**Instructions for the task**: Write out the stretch of the ggplot2 thread from "It works fine, but" through "(just their shapes).", putting "outlines" wherever "shapes" appears.

**Text provided**:
..............................

How to subset with ggplot2 without removing the shapes? - r

Hy guys, I'm working with ggplot2 and creating a geographic representation of my country. This is the dataset and the script I'm using ( prov2022 is the shapefile for the map)
#database
COD_REG COD_PROV Wage
1 91 530
1 92 520
1 93 410
2 97 300
2 98 205
2 99 501
13 102 700
13 103 800
13 159 900
18 162 740
18 123 590
18 119 420
19 162 340
19 123 290
19 119 120
#script
right_join(prov2022, database, by = "COD_PROV") %>%
ggplot(aes(fill = `Wage`))+
geom_sf(data = ~ subset(., `Wage` > 300 & `Wage` <= 800)) +
theme_void() +
theme(legend.title=element_blank())+
scale_fill_gradientn(colors = c( 'white', 'yellow' , 'red', 'black')) +
geom_blank()
It works fine, but I'm insterested in visualizing also the shapes of the areas that I've exclude with the command subset. My purpose was to fill with the color gradient only the regions with Wage > 300 & Wage <= 800, but setting geom_sf(data = ~ subset(., Wage > 300 & Wage <= 800)) I have removed completely the ones that do not satisfy this condition from my map. Actually, I need to have them in the output but whitout being filled (just their shapes).
How do I solve?
UPDATE ABOUT SCRIPT
This is what I'm using after #r2evans' suggestion
right_join(prov2022, database, by = "COD_PROV") %>%
ggplot(aes(fill = `Importo medio mensile`))+
geom_sf(data = ~ transform(., `Importo medio mensile` = ifelse(`Importo medio mensile` > 1500 & `Importo medio mensile` <= 1700, `Importo medio mensile`[NA], `Importo medio mensile`))) +
theme_void() +
theme(legend.title=element_blank())+
scale_fill_gradientn(colors = c( 'white', 'yellow', 'red', 'black'), na.value = "#00000000") +
geom_blank()

..............................

**Extracted entries**:

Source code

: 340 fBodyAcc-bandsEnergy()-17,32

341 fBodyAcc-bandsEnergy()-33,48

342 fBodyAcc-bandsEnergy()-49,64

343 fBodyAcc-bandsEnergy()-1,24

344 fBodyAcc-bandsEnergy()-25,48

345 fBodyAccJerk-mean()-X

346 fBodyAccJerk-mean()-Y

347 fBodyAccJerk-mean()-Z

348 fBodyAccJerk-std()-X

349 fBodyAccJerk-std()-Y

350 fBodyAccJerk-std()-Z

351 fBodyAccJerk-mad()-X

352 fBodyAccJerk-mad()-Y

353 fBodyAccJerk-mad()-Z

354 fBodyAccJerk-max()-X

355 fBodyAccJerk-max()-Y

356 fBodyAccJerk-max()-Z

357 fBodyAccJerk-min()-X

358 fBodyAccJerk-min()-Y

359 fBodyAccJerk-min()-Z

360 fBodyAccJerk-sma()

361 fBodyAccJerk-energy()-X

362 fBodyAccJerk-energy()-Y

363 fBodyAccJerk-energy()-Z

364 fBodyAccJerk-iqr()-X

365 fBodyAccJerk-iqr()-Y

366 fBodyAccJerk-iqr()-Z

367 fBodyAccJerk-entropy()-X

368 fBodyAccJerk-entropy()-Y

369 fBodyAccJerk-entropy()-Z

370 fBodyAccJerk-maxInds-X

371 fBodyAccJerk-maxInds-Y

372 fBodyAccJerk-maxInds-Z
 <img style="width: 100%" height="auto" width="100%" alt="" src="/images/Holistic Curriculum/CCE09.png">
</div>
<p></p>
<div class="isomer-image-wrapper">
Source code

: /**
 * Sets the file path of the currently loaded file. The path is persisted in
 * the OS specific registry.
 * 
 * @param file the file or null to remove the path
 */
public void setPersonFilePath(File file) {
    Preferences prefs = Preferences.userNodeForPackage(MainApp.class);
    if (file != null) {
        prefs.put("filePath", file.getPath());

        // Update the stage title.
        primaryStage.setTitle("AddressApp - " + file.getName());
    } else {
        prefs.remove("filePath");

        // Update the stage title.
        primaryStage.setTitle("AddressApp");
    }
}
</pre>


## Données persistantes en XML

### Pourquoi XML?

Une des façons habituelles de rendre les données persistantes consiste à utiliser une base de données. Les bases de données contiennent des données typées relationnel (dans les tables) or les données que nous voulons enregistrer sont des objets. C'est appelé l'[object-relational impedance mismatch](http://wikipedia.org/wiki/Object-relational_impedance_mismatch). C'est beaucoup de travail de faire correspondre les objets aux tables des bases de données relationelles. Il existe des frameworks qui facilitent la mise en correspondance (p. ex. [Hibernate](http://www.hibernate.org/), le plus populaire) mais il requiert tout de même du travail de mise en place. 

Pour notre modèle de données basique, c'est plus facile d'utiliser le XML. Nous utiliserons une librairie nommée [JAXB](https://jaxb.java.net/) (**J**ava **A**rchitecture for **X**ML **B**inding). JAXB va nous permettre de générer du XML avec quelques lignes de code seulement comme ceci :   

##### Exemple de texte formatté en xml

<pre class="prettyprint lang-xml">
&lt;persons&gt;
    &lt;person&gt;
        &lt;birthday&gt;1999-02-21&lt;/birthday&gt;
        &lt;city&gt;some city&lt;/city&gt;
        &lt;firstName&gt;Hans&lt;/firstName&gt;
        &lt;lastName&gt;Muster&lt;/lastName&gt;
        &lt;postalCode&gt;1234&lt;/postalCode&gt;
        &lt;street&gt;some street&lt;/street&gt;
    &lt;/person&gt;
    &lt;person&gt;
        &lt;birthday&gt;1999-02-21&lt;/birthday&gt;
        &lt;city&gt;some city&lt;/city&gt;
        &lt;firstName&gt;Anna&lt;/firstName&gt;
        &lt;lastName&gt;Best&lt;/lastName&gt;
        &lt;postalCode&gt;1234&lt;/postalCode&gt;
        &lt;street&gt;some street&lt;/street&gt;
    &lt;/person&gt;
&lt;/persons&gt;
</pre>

..............................

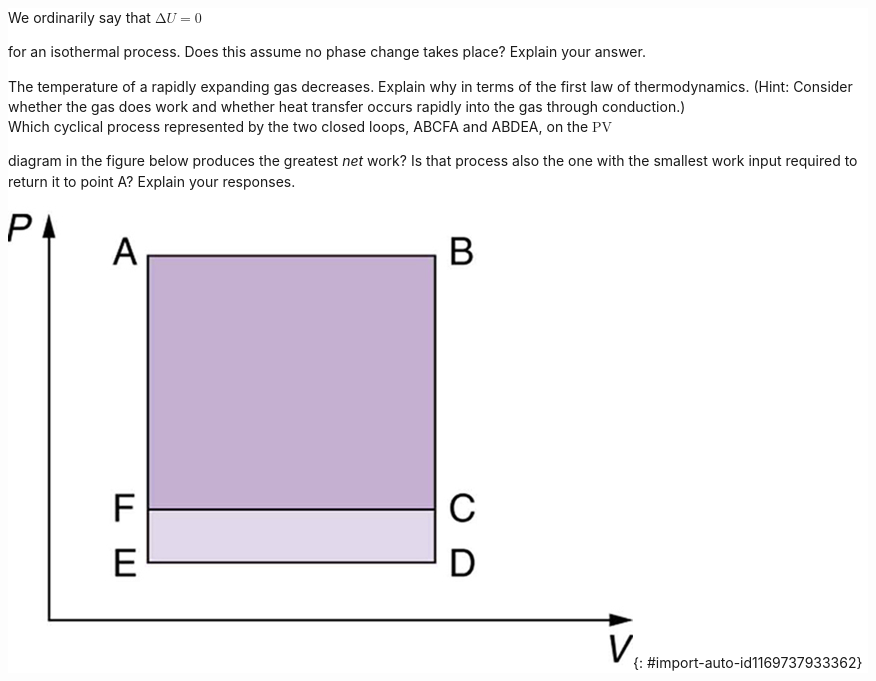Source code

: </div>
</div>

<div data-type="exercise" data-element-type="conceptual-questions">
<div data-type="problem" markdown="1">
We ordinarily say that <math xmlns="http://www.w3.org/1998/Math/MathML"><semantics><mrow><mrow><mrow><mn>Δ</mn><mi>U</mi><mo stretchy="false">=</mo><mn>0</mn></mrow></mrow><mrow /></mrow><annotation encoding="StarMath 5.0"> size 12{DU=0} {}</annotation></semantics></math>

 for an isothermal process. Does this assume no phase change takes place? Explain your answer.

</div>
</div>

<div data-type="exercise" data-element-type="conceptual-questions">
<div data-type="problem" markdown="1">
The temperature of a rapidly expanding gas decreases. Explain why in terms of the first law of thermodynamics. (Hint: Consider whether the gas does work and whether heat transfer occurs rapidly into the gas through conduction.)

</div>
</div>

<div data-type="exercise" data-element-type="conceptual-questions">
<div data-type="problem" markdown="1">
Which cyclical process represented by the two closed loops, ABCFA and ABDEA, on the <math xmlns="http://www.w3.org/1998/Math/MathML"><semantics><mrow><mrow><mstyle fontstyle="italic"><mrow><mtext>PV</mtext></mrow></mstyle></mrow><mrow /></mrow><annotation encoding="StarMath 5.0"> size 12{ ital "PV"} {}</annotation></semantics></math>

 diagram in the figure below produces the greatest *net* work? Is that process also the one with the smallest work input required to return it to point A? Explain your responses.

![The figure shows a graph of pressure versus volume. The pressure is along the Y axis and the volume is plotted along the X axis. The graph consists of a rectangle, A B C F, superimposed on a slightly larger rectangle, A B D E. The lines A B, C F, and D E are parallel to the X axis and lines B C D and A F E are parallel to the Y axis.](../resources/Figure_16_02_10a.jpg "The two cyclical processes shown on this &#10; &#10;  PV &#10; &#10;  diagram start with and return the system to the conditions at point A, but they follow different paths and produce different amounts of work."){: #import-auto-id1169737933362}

..............................

**Response to this exercise**:
It works fine, but I'm insterested in visualizing also the outlines of the areas that I've exclude with the command subset. My purpose was to fill with the color gradient only the regions with Wage > 300 & Wage <= 800, but setting geom_sf(data = ~ subset(., Wage > 300 & Wage <= 800)) I have removed completely the ones that do not satisfy this condition from my map. Actually, I need to have them in the output but whitout being filled (just their outlines).